The light was awesome.  At one point my water bottle was a firework of colours exploding off in different directions from it.  I saw that everywhere there are anchor points, and that we can consciously infuse these anchor points.  This is the same for sacred sites, they are infused, encoded consciously, and that the light of this is visible to us when we can see it.  

The Organising Energetic is Love, the Impetus is Growth

I don’t need to understand.  It is only the lived experience that brings the understanding (you can only teach what you know)  When I did get understanding it was with a precision that created an opening.  It showed that understanding is by its nature finite and its most winning quality is that it opens up space to go beyond being stuck.  I noticed there was a constant invitation not to get stuck in the understanding.  To take what I understood so as to move into the next iteration of the experience with less fear, less desire for an end.  With greater patience with the process.

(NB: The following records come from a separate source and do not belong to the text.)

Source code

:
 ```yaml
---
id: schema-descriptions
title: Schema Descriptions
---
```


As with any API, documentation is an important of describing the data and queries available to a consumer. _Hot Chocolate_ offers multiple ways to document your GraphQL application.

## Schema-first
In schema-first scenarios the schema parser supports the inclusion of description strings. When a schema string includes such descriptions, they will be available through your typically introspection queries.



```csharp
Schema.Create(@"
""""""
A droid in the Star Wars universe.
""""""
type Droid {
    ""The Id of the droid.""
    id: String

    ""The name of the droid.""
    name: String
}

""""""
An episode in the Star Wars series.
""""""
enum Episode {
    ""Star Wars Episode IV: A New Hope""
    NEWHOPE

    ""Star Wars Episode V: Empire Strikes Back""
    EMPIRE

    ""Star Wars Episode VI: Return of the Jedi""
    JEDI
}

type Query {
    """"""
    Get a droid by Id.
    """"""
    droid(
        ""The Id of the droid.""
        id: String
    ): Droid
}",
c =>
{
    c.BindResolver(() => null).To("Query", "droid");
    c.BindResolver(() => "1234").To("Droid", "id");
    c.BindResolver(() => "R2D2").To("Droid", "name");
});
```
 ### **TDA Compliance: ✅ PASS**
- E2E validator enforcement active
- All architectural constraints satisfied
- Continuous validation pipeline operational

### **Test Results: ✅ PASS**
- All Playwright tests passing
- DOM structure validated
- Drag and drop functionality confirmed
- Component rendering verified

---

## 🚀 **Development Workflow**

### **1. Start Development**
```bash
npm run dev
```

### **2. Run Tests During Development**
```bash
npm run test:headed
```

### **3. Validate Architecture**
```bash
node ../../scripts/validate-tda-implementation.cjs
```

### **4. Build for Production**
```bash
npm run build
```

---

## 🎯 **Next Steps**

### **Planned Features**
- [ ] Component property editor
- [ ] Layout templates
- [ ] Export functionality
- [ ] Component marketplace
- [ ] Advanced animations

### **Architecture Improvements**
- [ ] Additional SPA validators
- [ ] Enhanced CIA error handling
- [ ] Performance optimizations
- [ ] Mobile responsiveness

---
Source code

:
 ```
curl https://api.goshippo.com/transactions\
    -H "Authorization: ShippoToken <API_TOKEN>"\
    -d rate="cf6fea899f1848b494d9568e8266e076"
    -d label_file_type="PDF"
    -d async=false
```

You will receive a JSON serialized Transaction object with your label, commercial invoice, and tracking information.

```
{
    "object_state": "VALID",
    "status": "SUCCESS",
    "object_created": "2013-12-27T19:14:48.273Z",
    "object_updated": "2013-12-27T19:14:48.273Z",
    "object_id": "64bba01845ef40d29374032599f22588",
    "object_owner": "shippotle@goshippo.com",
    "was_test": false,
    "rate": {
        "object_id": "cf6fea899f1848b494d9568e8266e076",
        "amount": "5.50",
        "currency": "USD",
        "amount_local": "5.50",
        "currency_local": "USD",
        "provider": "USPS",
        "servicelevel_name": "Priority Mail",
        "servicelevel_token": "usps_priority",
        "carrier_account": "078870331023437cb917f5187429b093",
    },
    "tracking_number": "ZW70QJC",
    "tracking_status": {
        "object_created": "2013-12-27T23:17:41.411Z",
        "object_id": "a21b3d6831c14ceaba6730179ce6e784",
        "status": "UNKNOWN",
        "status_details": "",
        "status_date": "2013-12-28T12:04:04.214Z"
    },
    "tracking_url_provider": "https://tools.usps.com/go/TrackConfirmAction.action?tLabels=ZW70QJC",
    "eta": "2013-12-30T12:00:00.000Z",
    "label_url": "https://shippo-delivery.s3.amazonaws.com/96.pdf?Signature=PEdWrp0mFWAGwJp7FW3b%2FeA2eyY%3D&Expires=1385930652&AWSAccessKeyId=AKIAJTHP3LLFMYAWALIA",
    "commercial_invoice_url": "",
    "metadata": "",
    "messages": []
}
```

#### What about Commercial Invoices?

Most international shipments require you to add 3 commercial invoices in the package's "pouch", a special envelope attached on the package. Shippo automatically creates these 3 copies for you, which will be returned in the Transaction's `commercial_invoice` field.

In the last loop the voices gathered closer and closer until all I could do was be still and listen to their noise.  I felt I could love them.  Love my own desperation and listen beyond it.  Meet the noise and listen beyond it.

Everything at once and the one in everything.  The word.  The choice to give voice.  Choose which bit of the everything to give voice to and when.  The trust – trusting I don’t know. Knowing I don’t need to know. That I can listen for the right response at the right time to create and live in right-relationship.  

My time is now.  I have all-ways been working with, working for and working beyond this now.  It is the everything of me.  It is the ‘me’ of everything.  

I trust I am helped in so many ways to simply live this and serve through living this.